Fatiha Agag-Boudjahlat développe une analyse de certains mécanismes qu'elle a pu observer qui conduisent naturellement à du communautarisme chez les populations immigrées, notamment celles du Maghreb. Elle parle de la perception idéalisée du « bled » qu'ont les enfants, car ils ne le connaissent qu'au travers de leurs vacances passées là bas ; et certains parents investissant tout ce qu'ils ont pour une maison secondaire dans leur pays d'origine, ce qui conduit leur famille à vivre dans la pauvreté en France.
L'auteure évoque aussi la pression sociale qui oblige certains à la performance de paraître plus musulman que les autres, ce qui enferme toute la communauté dans un cercle vicieux.

Elle aborde ensuite sans complaisance les dérives des courants féministes qui placent le respect de la culture avant l'émancipation des femmes, comme si le machisme devait être absolument préservé dès lors qu'il vient d'une culture non blanche.
L'auteure comprend l'émergence du féminisme intersectionnel, mais en condamne les dérives. Tout comme ce qu'en dit Kimberlé Williams Crenshaw, inventrice de la notion d'intersectionnalité, « Il y a eu une distorsion [de ce concept]. Il ne s'agit pas de politique identitaire sous stéroïdes. Ce n'est pas une machine à faire des mâles blancs les nouveaux parias ». L'auteure se positionne donc dans le courant du féminisme universaliste.

Concernant les luttes progressistes plus généralement, l'auteure en appelle à cesser cette obligation de se victimiser pour apparaître légitime à parler d'une cause. Car en plus des effets délétères tels que la hiérarchisation des victimes, cela mène à ne plus les prendre au sérieux : on écoute leurs témoignages, mais pas leurs analyses.

### Travail à réaliser
1 - Restituez à l'identique le passage de l'extrait sur le communautarisme et le féminisme qui commence aux mots "L'auteure évoque aussi" et s'achève après les mots "un cercle vicieux.".
2 - Prolongez le texte consacré au communautarisme et au féminisme au-delà de sa dernière phrase.
Les items ci-après proviennent d'une source distincte.

### Liste des données

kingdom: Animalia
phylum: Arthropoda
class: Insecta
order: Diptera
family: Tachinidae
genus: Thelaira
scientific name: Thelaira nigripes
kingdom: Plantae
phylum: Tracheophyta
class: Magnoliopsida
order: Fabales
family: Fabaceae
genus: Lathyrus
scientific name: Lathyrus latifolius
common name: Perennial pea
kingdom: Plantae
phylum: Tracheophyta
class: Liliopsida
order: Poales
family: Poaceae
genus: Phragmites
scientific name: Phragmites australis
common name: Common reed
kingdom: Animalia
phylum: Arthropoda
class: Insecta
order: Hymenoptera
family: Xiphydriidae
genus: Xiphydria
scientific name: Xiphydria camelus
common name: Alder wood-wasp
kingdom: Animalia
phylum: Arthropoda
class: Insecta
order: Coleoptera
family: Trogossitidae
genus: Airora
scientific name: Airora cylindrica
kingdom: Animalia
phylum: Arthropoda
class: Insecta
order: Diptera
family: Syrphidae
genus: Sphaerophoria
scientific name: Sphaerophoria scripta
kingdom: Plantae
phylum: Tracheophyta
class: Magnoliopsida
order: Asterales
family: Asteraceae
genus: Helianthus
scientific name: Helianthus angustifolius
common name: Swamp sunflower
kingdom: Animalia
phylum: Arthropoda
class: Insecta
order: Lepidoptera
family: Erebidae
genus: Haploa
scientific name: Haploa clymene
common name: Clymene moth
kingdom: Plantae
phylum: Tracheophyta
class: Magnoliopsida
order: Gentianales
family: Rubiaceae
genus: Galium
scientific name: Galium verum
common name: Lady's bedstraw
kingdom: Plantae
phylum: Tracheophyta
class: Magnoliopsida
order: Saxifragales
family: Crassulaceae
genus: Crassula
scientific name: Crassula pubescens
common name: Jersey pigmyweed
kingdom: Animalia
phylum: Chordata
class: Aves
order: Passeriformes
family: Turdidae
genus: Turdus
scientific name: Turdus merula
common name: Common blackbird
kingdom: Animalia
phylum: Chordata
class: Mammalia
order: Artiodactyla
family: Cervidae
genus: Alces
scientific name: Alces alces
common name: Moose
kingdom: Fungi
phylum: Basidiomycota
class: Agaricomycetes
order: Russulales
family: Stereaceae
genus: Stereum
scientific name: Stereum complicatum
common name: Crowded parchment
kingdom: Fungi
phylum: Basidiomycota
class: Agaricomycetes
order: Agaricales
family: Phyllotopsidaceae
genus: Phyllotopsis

### Résultats par tâche
1 -
L'auteure évoque aussi la pression sociale qui oblige certains à la performance de paraître plus musulman que les autres, ce qui enferme toute la communauté dans un cercle vicieux.

2 -
Cela est d'autant plus ironique que l'auteure remarque la perpétuation de cette domination à travers le comportement des « Social Justice Warriors » (« guerriers de la justice sociale » : défenseurs de causes progressistes utilisant une rhétorique extrémiste et davantage motivés par l'approbation sociale que par une réelle avancée en justice sociale). Les SJW décident de ce qui est bon pour les personnes concernées et censurent violemment ceux qui ne partagent pas leurs points de vue. Ce mode de militantisme conduit à l'ostracisation des voix divergentes, phénomène aussi connu sous le nom de « cancel culture ».

L'auteure observe d'ailleurs l'utilisation de la sociologie non plus comme science — censée se corriger perpétuellement en quête de vérité — mais comme outil de rhétorique et de croyances. Des expressions terriblement dégradantes telles que « nègre de maison » deviennent un savant « native informant » ; ou comme j'ai pu moi-même voir lors d'une expédition sur les terres Twitteriennes, l'objectifiant « token ». Ces trois expressions signifient pourtant la même chose : elles sont utilisées pour décrédibiliser la parole des personnes discriminées lorsqu'elles parlent de leur vécu pas de la « bonne manière » selon les dominants de la communauté militante. Et parfois, ces dominants peuvent être des personnes absolument pas concernés par les discriminations contre lesquelles ils luttent.

Enfin, l'auteure dit qu'il n'est pas incompatible d'aimer son pays d'origine et d'aimer la France. Elle a tenté de transmettre cela à ses élèves, en énumérant tous les services qui leur sont rendus par la France (accès à l'éducation, Sécurité sociale...) comme autant de raisons d'aimer ce pays. Mais elle s'est vite rendue compte que ce n'était pas cela le coeur du sujet : « On n'aime pas ses parents car ils nous nourrissent et nous logent. On les aime car ils sont nos parents. » Selon elle, on doit aimer la France car c'est notre pays, tout simplement.
S'il y a bien un point sur lequel elle distingue la France de la majorité des autres pays, il s'agit de l'existence d'une solidarité qui s'est construite sur le temps long et dans l'adversité (voir citation). Et c'est aussi cela que l'on doit chérir, protéger, et perpétuer à notre échelle individuelle.

En conclusion, il s'agit d'un essai vraiment intéressant, livrant des analyses pertinentes et bien argumentées. Même si on n'est pas en accord avec ses positions, l'auteure parvient bien à faire comprendre son cheminement qui l'a menée à penser ainsi, d'où l'importance de parfois référer à son vécu sur ce genre de sujets.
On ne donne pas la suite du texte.